ATI LPN
Maternal Newborn ATI Proctored Exam 2023
1. A client is in labor and reports increasing rectal pressure. She is experiencing contractions 2 to 3 minutes apart, each lasting 80 to 90 seconds, and a vaginal examination reveals that her cervix is dilated to 9 cm. The client is in which of the following phases of labor?
- A. Active
- B. Transition
- C. Latent
- D. Descent
Correct answer: B
Rationale: The client is in the transition phase of labor, characterized by cervical dilatation of 8 to 10 cm and contractions every 2 to 3 minutes, each lasting 45 to 90 seconds. In this phase, the cervix is nearly fully dilated, preparing the client for the pushing stage. The active phase of labor typically involves cervical dilatation from 4 to 7 cm, whereas the latent phase is the early phase of labor when the cervix dilates from 0 to 3 cm. Descent is not a phase of labor but rather refers to the movement of the fetus through the birth canal during the second stage of labor.
2. A healthcare provider in an antepartum clinic is collecting data from a client who has a TORCH infection. Which of the following findings should the healthcare provider expect? (Select all that apply)
- A. Joint pain
- B. Malaise
- C. Rash
- D. Tender lymph nodes
Correct answer: D
Rationale: A TORCH infection can cause joint pain, malaise, rash, and tender lymph nodes. These findings are characteristic of TORCH infections and are important to recognize in pregnant individuals as they can have serious implications for both the mother and the fetus. While joint pain, malaise, and rash can be present in TORCH infections, tender lymph nodes are a common finding that the healthcare provider should expect. Tender lymph nodes are often associated with the inflammatory response to infection and can be palpated during a physical examination. Therefore, in this scenario, the healthcare provider should anticipate the presence of tender lymph nodes in a client with a TORCH infection, making option D the correct answer.

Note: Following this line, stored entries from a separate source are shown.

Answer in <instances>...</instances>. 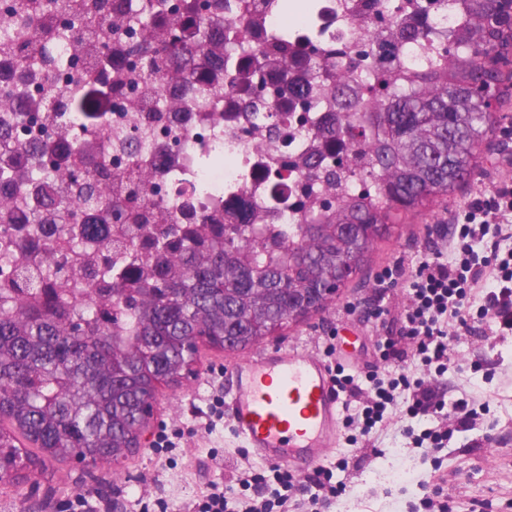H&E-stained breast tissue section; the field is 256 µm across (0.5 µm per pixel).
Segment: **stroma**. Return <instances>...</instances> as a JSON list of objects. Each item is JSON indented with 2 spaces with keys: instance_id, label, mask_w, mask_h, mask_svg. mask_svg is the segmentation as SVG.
Wrapping results in <instances>:
<instances>
[{
  "instance_id": "35a3bbf8",
  "label": "stroma",
  "mask_w": 512,
  "mask_h": 512,
  "mask_svg": "<svg viewBox=\"0 0 512 512\" xmlns=\"http://www.w3.org/2000/svg\"><path fill=\"white\" fill-rule=\"evenodd\" d=\"M508 174L512 162L492 156L485 170L475 171L451 197L391 225L326 309L287 324L267 337L264 347L303 348L355 375L387 370L376 345L398 332L410 276L424 257L446 249L451 213ZM386 267L395 268V275L379 280ZM379 307L384 313L377 318L373 312ZM450 348L454 363L448 372L425 376L424 384L449 402L473 397L479 409L468 425L449 421L453 435L440 453V471L407 449L403 436L405 426H431L432 415H397L384 431L354 444L340 442L324 459L335 481L346 487L324 512H411L425 482L441 487L448 512H512V331L479 324L451 338ZM247 357L199 342L195 376L158 386L157 412L141 448L126 459L89 468L71 459L52 462L21 486L0 485V512H144L159 502L167 503L168 512H191L211 483L234 487L240 468L260 469L264 463L232 443L228 420L218 419L213 408L227 401V368ZM164 432L177 436L176 449L168 453L156 449ZM394 470L402 471L401 481L388 480Z\"/></svg>"
}]
</instances>
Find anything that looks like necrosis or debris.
<instances>
[{"label":"necrosis or debris","instance_id":"4bbe7bcc","mask_svg":"<svg viewBox=\"0 0 512 512\" xmlns=\"http://www.w3.org/2000/svg\"><path fill=\"white\" fill-rule=\"evenodd\" d=\"M233 16L252 17V35L259 42L265 63L293 54L306 41L307 27H285L277 10L267 0H232ZM33 20L17 32L0 35V85H13L15 99L0 101V149L18 152L12 169L16 179L27 181L25 193L14 183L0 184V196L13 203L0 210V222L24 223L33 212L46 223L56 220V203L67 191L56 177L43 176L47 160L73 173L83 172L90 161H105L115 178L109 196L113 206L125 210L121 222L110 224L111 239L124 242L129 230L140 232L141 244L164 233L161 224H140L130 216L128 198L134 194L139 171L152 175V199L170 201L182 224L224 221L226 207L240 200L261 204L272 239L300 224L306 208H319L332 201L326 182H312L299 169L316 145L320 122L331 114L319 98L290 107L285 119L268 118L265 98H254L252 106L224 92V69L244 57L242 44L228 28H214L207 43L211 49L205 65L190 58H174L167 64L163 97H156L138 68L157 46L154 26L140 19L141 0H68L70 15L87 29L76 39L65 30L68 17L43 9L42 0H0V14L15 5ZM121 18L124 25L113 30L104 16ZM383 11L377 0H316L314 22L320 31L317 45L344 52L352 58L366 80H374L376 67L367 40ZM287 38H280V31ZM69 58L65 68L45 72L34 65L18 66L23 52L42 49ZM108 49L110 61L101 75L112 91L100 111L54 112L42 100L41 87L53 84L61 95L75 88H89V67L101 51ZM201 68L210 83L207 104L192 106L195 88L184 82L185 72ZM27 123H19V113ZM124 128L135 135L128 147H112L101 140L99 130Z\"/></svg>","mask_w":512,"mask_h":512}]
</instances>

3. In a prenatal clinic, a client in the first trimester of pregnancy has a health record that includes this data: G3 T1 P0 A1 L1. How should the nurse interpret this information? (Select all that apply)
- A. Client has delivered one newborn at term
- B. Client has experienced no preterm labor
- C. Client has had two prior pregnancies
- D. ALL OF THE ABOVE - has one living child
Correct answer: D
Rationale: The client's health record data is interpreted as follows: G3 (gravida 3 - total number of pregnancies), T1 (term births - number of full-term deliveries), P0 (preterm births - number of preterm deliveries), A1 (abortions/miscarriages - total number of miscarriages or abortions), L1 (living children - total number of living children). Therefore, the client has had three pregnancies, one full-term delivery, no preterm labor, one miscarriage/abortion, and one living child. The correct interpretation is that the client has delivered one newborn at term, experienced no preterm labor, had two prior pregnancies, and has one living child. Therefore, choice D is correct. Choices A, B, and C are incorrect as they do not provide a comprehensive interpretation of all aspects of the client's health record data.
4. A client at 28 weeks of gestation received terbutaline. Which of the following findings should the nurse expect?
- A. Fetal heart rate 100/min
- B. Weakened uterine contractions
- C. Enhanced production of fetal lung surfactant
- D. Maternal blood glucose 63 mg/dL
Correct answer: B
Rationale: Terbutaline is a tocolytic medication that works by relaxing the uterine muscles, leading to weakened uterine contractions. This effect helps to prevent preterm labor. Therefore, the nurse should expect weakened uterine contractions in a client who has received terbutaline at 28 weeks of gestation. Choices A, C, and D are incorrect. Terbutaline administration would not directly affect the fetal heart rate, enhance fetal lung surfactant production, or cause maternal hypoglycemia.
5. During an assessment, a client at 26 weeks of gestation presents with which of the following clinical manifestations that should be reported to the provider?
- A. Leukorrhea
- B. Supine hypotension
- C. Periodic numbness of the fingers
- D. Decreased urine output
Correct answer: D
Rationale: During pregnancy, decreased urine output can be indicative of decreased renal perfusion and impaired fetal well-being. It can also be a sign of preeclampsia when associated with symptoms like increased blood pressure, proteinuria, and decreased fetal activity. Therefore, the nurse should promptly report this finding to the healthcare provider for further evaluation and management. Leukorrhea is a common finding in pregnancy and not typically concerning. Supine hypotension and periodic numbness of the fingers can be managed by changing positions or adjusting posture and are not as urgent as decreased urine output in this context.